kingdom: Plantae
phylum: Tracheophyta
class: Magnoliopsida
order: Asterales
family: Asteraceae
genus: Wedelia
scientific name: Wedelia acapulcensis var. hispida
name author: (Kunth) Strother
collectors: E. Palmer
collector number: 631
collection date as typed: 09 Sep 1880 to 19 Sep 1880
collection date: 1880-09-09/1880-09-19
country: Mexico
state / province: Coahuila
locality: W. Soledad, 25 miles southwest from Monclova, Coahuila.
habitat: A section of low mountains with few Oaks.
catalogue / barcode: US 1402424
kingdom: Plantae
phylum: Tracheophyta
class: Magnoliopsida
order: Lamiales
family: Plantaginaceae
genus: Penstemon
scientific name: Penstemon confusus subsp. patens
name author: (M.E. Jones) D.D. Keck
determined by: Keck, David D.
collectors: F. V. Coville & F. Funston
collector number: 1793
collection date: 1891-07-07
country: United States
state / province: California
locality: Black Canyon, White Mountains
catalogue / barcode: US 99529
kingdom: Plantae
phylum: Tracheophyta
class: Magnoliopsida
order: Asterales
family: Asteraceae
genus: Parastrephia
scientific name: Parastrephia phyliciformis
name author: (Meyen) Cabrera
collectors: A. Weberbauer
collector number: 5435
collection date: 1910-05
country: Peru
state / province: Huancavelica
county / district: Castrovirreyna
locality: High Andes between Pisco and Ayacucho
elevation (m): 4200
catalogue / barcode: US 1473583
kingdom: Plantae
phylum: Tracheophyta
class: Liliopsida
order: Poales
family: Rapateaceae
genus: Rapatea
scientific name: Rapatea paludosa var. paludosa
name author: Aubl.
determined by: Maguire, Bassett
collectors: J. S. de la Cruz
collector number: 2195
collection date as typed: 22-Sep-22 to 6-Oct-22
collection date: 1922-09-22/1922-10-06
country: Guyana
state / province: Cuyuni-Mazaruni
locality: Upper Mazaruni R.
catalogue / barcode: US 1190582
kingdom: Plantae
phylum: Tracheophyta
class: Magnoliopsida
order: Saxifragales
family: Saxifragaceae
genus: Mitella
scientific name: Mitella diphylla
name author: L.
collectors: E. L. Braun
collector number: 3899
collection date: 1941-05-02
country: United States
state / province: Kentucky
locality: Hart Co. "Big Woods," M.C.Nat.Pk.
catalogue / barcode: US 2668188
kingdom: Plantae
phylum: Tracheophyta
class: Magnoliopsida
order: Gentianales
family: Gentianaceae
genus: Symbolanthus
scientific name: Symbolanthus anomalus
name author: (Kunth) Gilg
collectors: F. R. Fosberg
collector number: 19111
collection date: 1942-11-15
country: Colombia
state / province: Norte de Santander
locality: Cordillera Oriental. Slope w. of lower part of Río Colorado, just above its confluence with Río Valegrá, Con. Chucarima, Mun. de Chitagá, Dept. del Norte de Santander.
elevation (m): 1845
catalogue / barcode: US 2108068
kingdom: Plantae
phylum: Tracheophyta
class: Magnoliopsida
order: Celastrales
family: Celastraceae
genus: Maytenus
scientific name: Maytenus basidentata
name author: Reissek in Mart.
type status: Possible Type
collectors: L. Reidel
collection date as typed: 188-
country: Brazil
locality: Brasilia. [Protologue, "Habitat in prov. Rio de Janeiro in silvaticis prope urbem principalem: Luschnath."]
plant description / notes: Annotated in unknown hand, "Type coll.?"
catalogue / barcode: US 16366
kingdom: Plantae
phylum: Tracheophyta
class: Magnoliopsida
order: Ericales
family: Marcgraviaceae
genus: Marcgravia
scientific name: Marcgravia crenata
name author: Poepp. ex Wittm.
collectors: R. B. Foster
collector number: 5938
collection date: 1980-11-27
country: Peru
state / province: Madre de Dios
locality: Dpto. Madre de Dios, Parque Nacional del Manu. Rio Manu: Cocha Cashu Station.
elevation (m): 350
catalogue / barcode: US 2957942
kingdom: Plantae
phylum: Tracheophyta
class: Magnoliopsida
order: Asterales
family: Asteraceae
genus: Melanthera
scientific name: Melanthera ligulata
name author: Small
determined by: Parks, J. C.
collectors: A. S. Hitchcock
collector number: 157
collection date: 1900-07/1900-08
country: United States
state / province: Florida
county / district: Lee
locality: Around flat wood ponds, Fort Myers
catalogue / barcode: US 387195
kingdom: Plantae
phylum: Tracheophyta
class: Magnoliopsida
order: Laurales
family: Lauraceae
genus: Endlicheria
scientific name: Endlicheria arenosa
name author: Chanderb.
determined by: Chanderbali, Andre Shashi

- - - - - - -

--- WHAT NEEDS TO BE DONE ---
Recast the records as a two-column CSV with the headers field and value. Give one row per line, put each entry in its own quoted field with any line breaks replaced by spaces, begin at the line that has "scientific name: Penstemon", and stop after the line that has "name author: (Kunth) Gilg".

--- RESPONSE TO THIS EXERCISE ---
field,value
"scientific name:","Penstemon confusus subsp. patens"
"name author:","(M.E. Jones) D.D. Keck"
"determined by:","Keck, David D."
"collectors:","F. V. Coville & F. Funston"
"collector number:","1793"
"collection date:","1891-07-07"
"country:","United States"
"state / province:","California"
"locality:","Black Canyon, White Mountains"
"catalogue / barcode:","US 99529"
"kingdom:","Plantae"
"phylum:","Tracheophyta"
"class:","Magnoliopsida"
"order:","Asterales"
"family:","Asteraceae"
"genus:","Parastrephia"
"scientific name:","Parastrephia phyliciformis"
"name author:","(Meyen) Cabrera"
"collectors:","A. Weberbauer"
"collector number:","5435"
"collection date:","1910-05"
"country:","Peru"
"state / province:","Huancavelica"
"county / district:","Castrovirreyna"
"locality:","High Andes between Pisco and Ayacucho"
"elevation (m):","4200"
"catalogue / barcode:","US 1473583"
"kingdom:","Plantae"
"phylum:","Tracheophyta"
"class:","Liliopsida"
"order:","Poales"
"family:","Rapateaceae"
"genus:","Rapatea"
"scientific name:","Rapatea paludosa var. paludosa"
"name author:","Aubl."
"determined by:","Maguire, Bassett"
"collectors:","J. S. de la Cruz"
"collector number:","2195"
"collection date as typed:","22-Sep-22 to 6-Oct-22"
"collection date:","1922-09-22/1922-10-06"
"country:","Guyana"
"state / province:","Cuyuni-Mazaruni"
"locality:","Upper Mazaruni R."
"catalogue / barcode:","US 1190582"
"kingdom:","Plantae"
"phylum:","Tracheophyta"
"class:","Magnoliopsida"
"order:","Saxifragales"
"family:","Saxifragaceae"
"genus:","Mitella"
"scientific name:","Mitella diphylla"
"name author:","L."
"collectors:","E. L. Braun"
"collector number:","3899"
"collection date:","1941-05-02"
"country:","United States"
"state / province:","Kentucky"
"locality:","Hart Co. ""Big Woods,"" M.C.Nat.Pk."
"catalogue / barcode:","US 2668188"
"kingdom:","Plantae"
"phylum:","Tracheophyta"
"class:","Magnoliopsida"
"order:","Gentianales"
"family:","Gentianaceae"
"genus:","Symbolanthus"
"scientific name:","Symbolanthus anomalus"
"name author:","(Kunth) Gilg"